How to implement a Java method, that will call another method, based on the name of the calling class?

Tony :

We have a Java class, WebCenterGrid. This class is full of methods to do things in a grid such as finding a row, finding a cell value, sorting a column. We have several classes that use this class. The classes using it all refer to different grids, but the functionality is the same.

The only thing that differs is how to create the grid. Some classes do a search which populates the grid (search also refreshes). Some do an updateList() to update the grid, etc.

I would like to add a method to WebCenterGrid to refresh the grid. The problem is as I said each method has a different name.

I somehow want to pass into WebCenterGrid the name of a method to call to do the refresh. I have done some searches and found something about lambda which I did not really understand.

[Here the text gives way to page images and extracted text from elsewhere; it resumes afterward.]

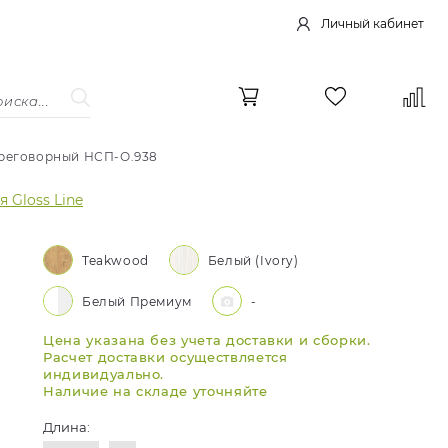
Личный кабинет
реговорный НСП-О.938
 Gloss Line
Teakwood
Белый (Ivory)
Белый Премиум
-
Цена указана без учета доставки и сборки.
Расчет доставки осуществляется
индивидуально.
Наличие на складе уточняйте
Длина:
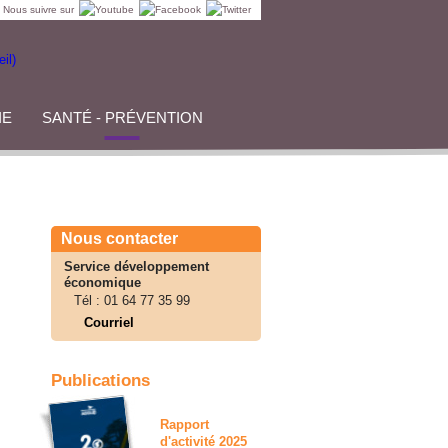
Nous suivre sur
IE
SANTÉ - PRÉVENTION
Nous contacter
Service développement
économique
Tél :
01 64 77 35 99
Courriel
Publications
Rapport
d'activité 2025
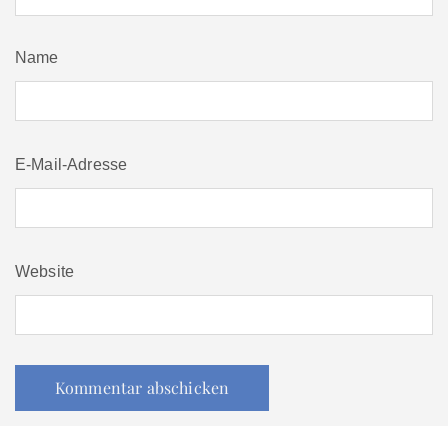
Name
E-Mail-Adresse
Website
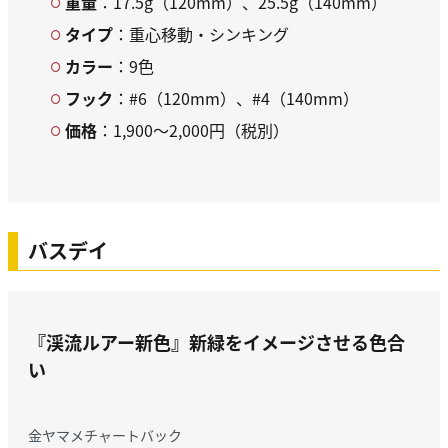
重量
：17.5g（120mm）、25.5g（140mm）
タイプ
：重心移動・シンキング
カラー
：9色
フック
：#6（120mm）、#4（140mm）
価格
：1,900～2,000円（税別）
バスデイ
『
渓流ルアー新色
』
新緑をイメージさせる色合
い
金ヤマメチャートバック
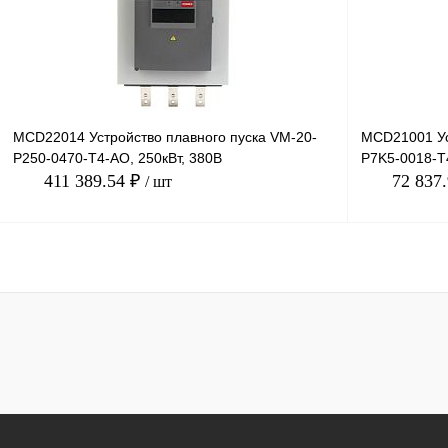
В избранное
Под заказ
В избранное
MCD22014 Устройство плавного пуска VM-20-
MCD21001 Ус
P250-0470-T4-AO, 250кВт, 380В
P7K5-0018-T4
411 389.54 ₽
72 837
/ шт
В корзину
Купить в 1 клик
Сравнение
Купить в 1 к
В избранное
Под заказ
В избранное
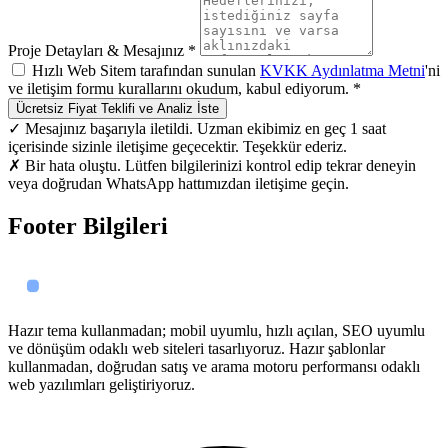
Proje Detayları & Mesajınız *
Hızlı Web Sitem tarafından sunulan
KVKK Aydınlatma Metni
'ni
ve iletişim formu kurallarını okudum, kabul ediyorum. *
Ücretsiz Fiyat Teklifi ve Analiz İste
✓ Mesajınız başarıyla iletildi. Uzman ekibimiz en geç 1 saat
içerisinde sizinle iletişime geçecektir. Teşekkür ederiz.
✗ Bir hata oluştu. Lütfen bilgilerinizi kontrol edip tekrar deneyin
veya doğrudan WhatsApp hattımızdan iletişime geçin.
Footer Bilgileri
Hazır tema kullanmadan; mobil uyumlu, hızlı açılan, SEO uyumlu
ve dönüşüm odaklı web siteleri tasarlıyoruz. Hazır şablonlar
kullanmadan, doğrudan satış ve arama motoru performansı odaklı
web yazılımları geliştiriyoruz.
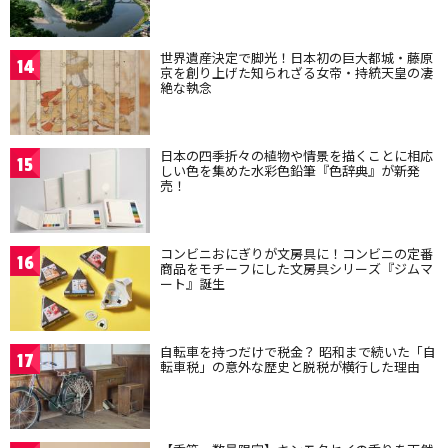
世界遺産決定で脚光！日本初の巨大都城・藤原
14
京を創り上げた知られざる女帝・持統天皇の凄
絶な執念
日本の四季折々の植物や情景を描くことに相応
15
しい色を集めた水彩色鉛筆『色辞典』が新発
売！
コンビニおにぎりが文房具に！コンビニの定番
16
商品をモチーフにした文房具シリーズ『ジムマ
ート』誕生
自転車を持つだけで税金？ 昭和まで続いた「自
17
転車税」の意外な歴史と脱税が横行した理由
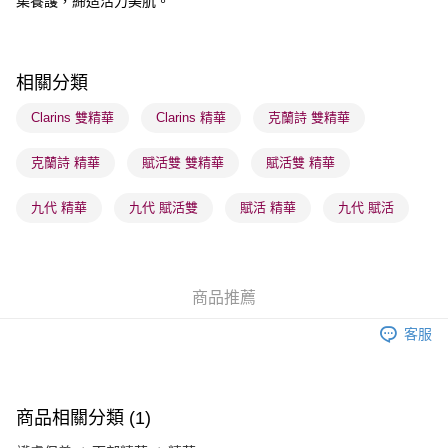
集養護，締造活力美肌。
送貨方式
順豐自助櫃 - 確認發貨後1-3個工作天送達
每筆HK$65.00，滿HK$300.00或以上免運費
相關分類
順豐站及營業點 - 確認發貨後1-3個工作天送達
Clarins 雙精華
Clarins 精華
克蘭詩 雙精華
每筆HK$65.00，滿HK$300.00或以上免運費
克蘭詩 精華
賦活雙 雙精華
賦活雙 精華
確認發貨後1-3 工作天送達，訂單將隨機分配至SF順豐速運或京東
物流公司進行物流配送
九代 精華
九代 賦活雙
賦活 精華
九代 賦活
每筆HK$65.00，滿HK$300.00或以上免運費
(香港門市) 只顯示可選門市。確認發貨後2-5個工作天到店，3天內
取。逾期會取消訂單，並不會安排重寄
商品推薦
每筆HK$20.00，滿HK$100.00或以上免運費
客服
(澳門門市) 只顯示可選門市。確認發貨後2-5個工作天到店，3天內
取。逾期會取消訂單，並不會安排重寄
每筆HK$20.00，滿HK$100.00或以上免運費
商品相關分類 (1)
澳門地區配送 - 確認發貨後1-4個工作天送達
運費表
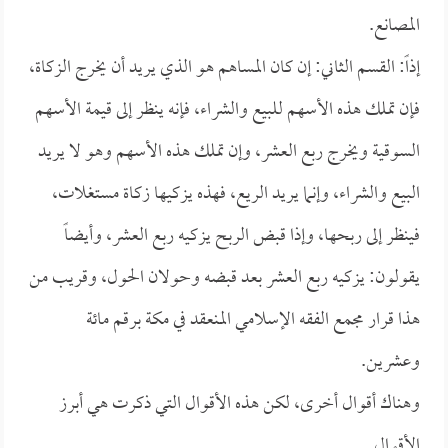
المصانع.
إذاً: القسم الثاني: إن كان المساهم هو الذي يريد أن يخرج الزكاة،
فإن تملك هذه الأسهم للبيع والشراء، فإنه ينظر إلى قيمة الأسهم
السوقية ويخرج ربع العشر، وإن تملك هذه الأسهم وهو لا يريد
البيع والشراء، وإنما يريد الريع، فهذه يزكيها زكاة مستغلات،
فينظر إلى ربحها، وإذا قبض الربح يزكيه ربع العشر، وأيضاً
يقولون: يزكيه ربع العشر بعد قبضه وحولان الحول، وقريب من
هذا قرار مجمع الفقه الإسلامي المنعقد في مكة برقم مائة
وعشرين.
وهناك أقوال أخرى، لكن هذه الأقوال التي ذكرت هي أبرز
الأقوال.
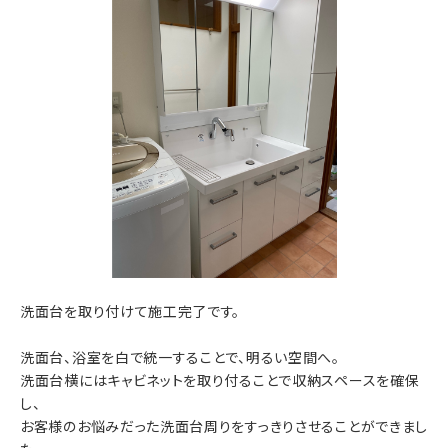
洗面台を取り付けて施工完了です。
洗面台、浴室を白で統一することで、明るい空間へ。
洗面台横にはキャビネットを取り付ることで収納スペースを確保
し、
お客様のお悩みだった洗面台周りをすっきりさせることができまし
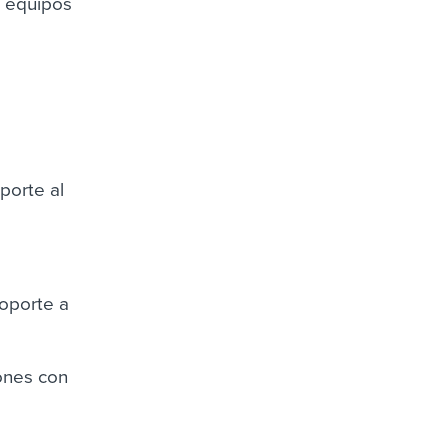
s equipos
porte al
soporte a
ones con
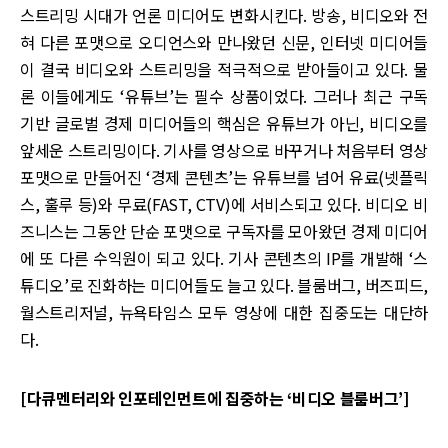
스트리밍 시대가 언론 미디어도 변화시킨다. 방송, 비디오와 전
혀 다른 포맷으로 오디언스와 만나왔던 신문, 인터넷 미디어들
이 결국 비디오와 스트리밍을 적극적으로 받아들이고 있다. 물
론 이들에게도 ‘유튜브’는 필수 상품이었다. 그러나 최근 구독
기반 글로벌 경제 미디어들의 핵심은 유튜브가 아닌, 비디오를
앞세운 스트리밍이다. 기사를 영상으로 바꾸거나 처음부터 영상
포맷으로 만들어진 ‘경제 콘텐츠’는 유튜브를 넘어 유료(넷플릭
스, 훌루 등)와 무료(FAST, CTV)에 서비스되고 있다. 비디오 비
즈니스는 그동안 단순 포맷으로 구독자를 모아왔던 경제 미디어
에 또 다른 수익원이 되고 있다. 기사 콘텐츠의 IP를 개발해 ‘스
튜디오’로 진화하는 미디어들도 늘고 있다. 블룸버그, 버즈피드,
월스트리저널, 뉴욕타임스 모두 영상에 대한 집중도는 대단하
다.
[다큐멘터리와 인포테인먼트에 집중하는 ‘비디오 블룸버그’]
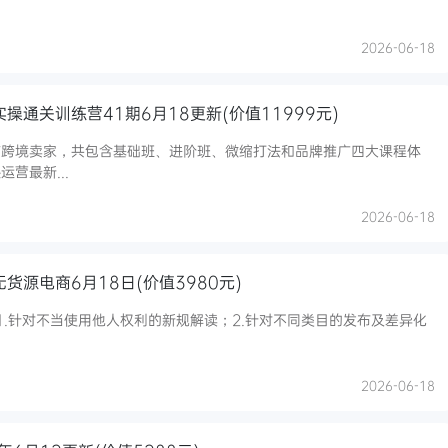
2026-06-18
操通关训练营41期6月18更新(价值11999元)
有跨境卖家，共包含基础班、进阶班、微缩打法和品牌推广四大课程体
营最新...
2026-06-18
货源电商6月18日(价值3980元)
：1.针对不当使用他人权利的新规解读；2.针对不同类目的发布及差异化
2026-06-18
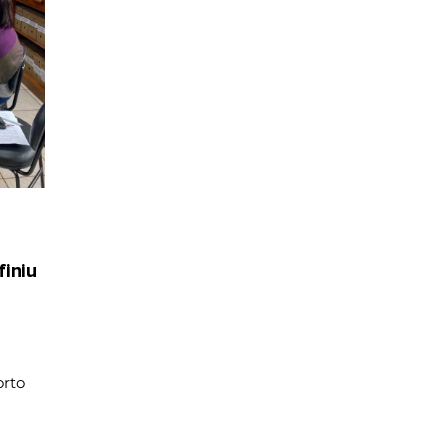
iniu
rto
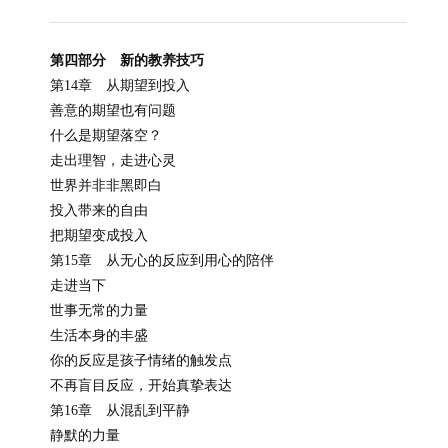
第四部分 新的教养技巧
第14章 从期望到投入
善意的期望也有问题
什么是期望落空？
走出理智，走进心灵
世界并非非黑即白
投入带来的自由
把期望变成投入
第15章 从无心的反应到用心的陪伴
走进当下
世事无常的力量
生活本身的丰盛
你的反应是孩子情绪的触发点
不再盲目反应，开始真挚表达
第16章 从混乱到平静
静默的力量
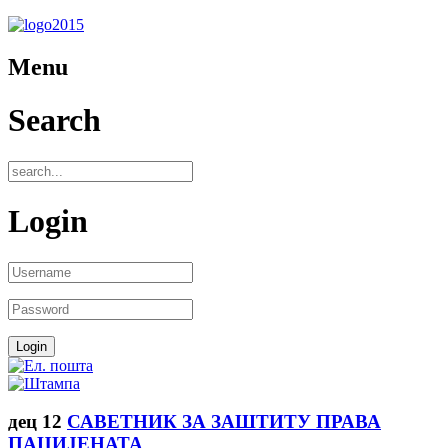
Menu
Search
Login
дец
12
САВЕТНИК ЗА ЗАШТИТУ ПРАВА
ПАЦИЈЕНАТА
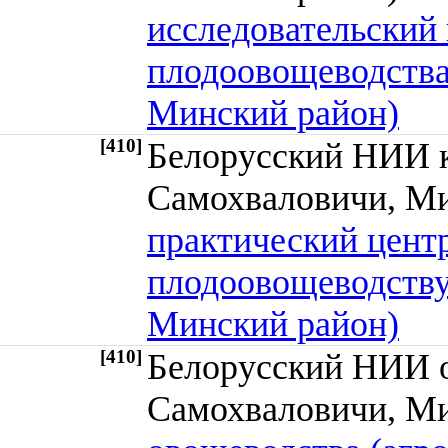
исследовательский 
плодоовощеводства
Минский район)
[410]
Белорусский НИИ к
Самохваловичи, 
практический центр
плодоовощеводству
Минский район)
[410]
Белорусский НИИ о
Самохваловичи, 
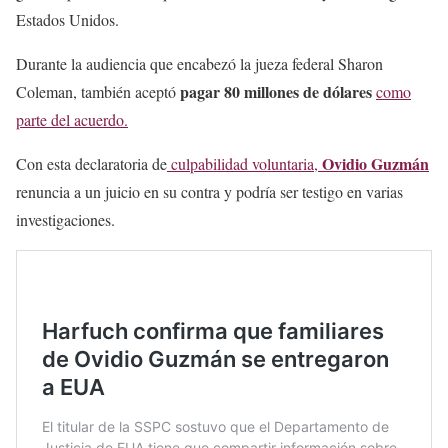
Estados Unidos.
Durante la audiencia que encabezó la jueza federal Sharon
pagar 80 millones de dólares
Coleman, también aceptó
como
parte del acuerdo.
Ovidio Guzmán
Con esta declaratoria de
culpabilidad voluntaria,
renuncia a un juicio en su contra y podría ser testigo en varias
investigaciones.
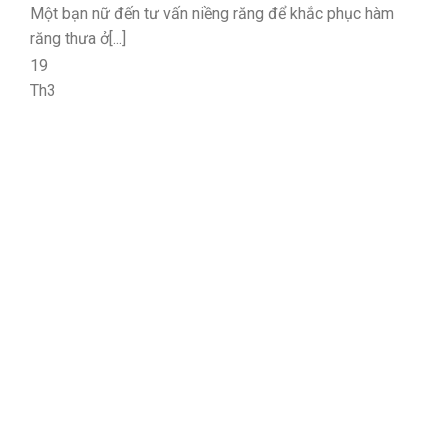
Một bạn nữ đến tư vấn niềng răng để khắc phục hàm
răng thưa ở[...]
19
Th3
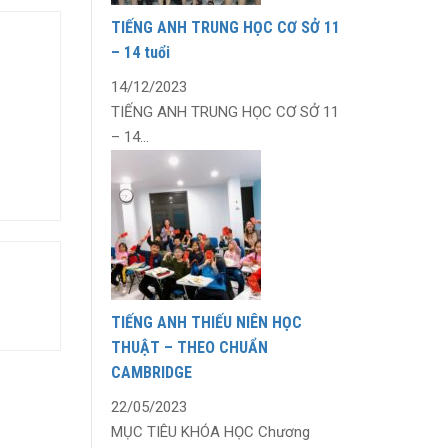
TIẾNG ANH TRUNG HỌC CƠ SỞ 11
– 14 tuổi
14/12/2023
TIẾNG ANH TRUNG HỌC CƠ SỞ 11
– 14...
TIẾNG ANH THIẾU NIÊN HỌC
THUẬT – THEO CHUẨN
CAMBRIDGE
22/05/2023
MỤC TIÊU KHÓA HỌC Chương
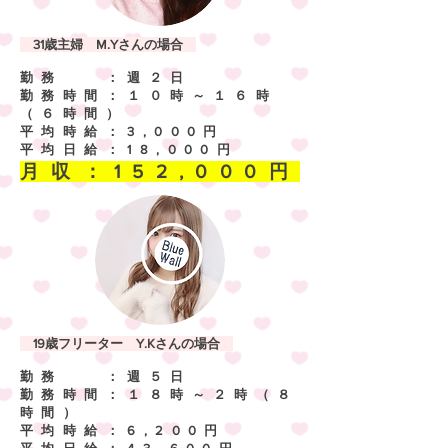
31歳主婦 M.Yさんの場合
勤務 ：週２日
勤務時間：１０時～１６時
（６時間）
平均時給：3,000円
平均日給：18,000円
​月収：152,000円
19歳フリーター Y.Kさんの場合
勤務 ：週５日
勤務時間：１８時～２時（８
時間）
平均時給：6,200円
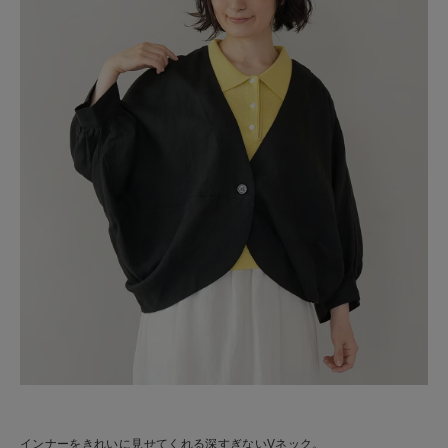
インナーをきれいに見せてくれる深すぎないVネック。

I haven't used C++ in a while but there was some way to pass a method into those methods. This class is in Java not C++, but is there some sort of understandable equivalent?

 public class WebCenterGrid {
    ....
    ....
    public void refresh(Method meth) {
           meth();
    }
 }
GhostCat salutes Monica C. :

Basically, there are two ways.

One is to use reflection, this means: relying on runtime type information, commonly derived from raw strings. Like saying: I have some object of class X, and I want to invoke the method named "doTheFoo()" on that object.

See here for all the glory details.

A slightly better way is to use the MethodHandle class, instead of the "raw" reflection Method class. See here for handles.

But then: reflection is happening at runtime. Your code compiles fine, but if you get any detail wrong, it blows up at runtime.

Thus I suggest looking into lambdas, based on Function, see here.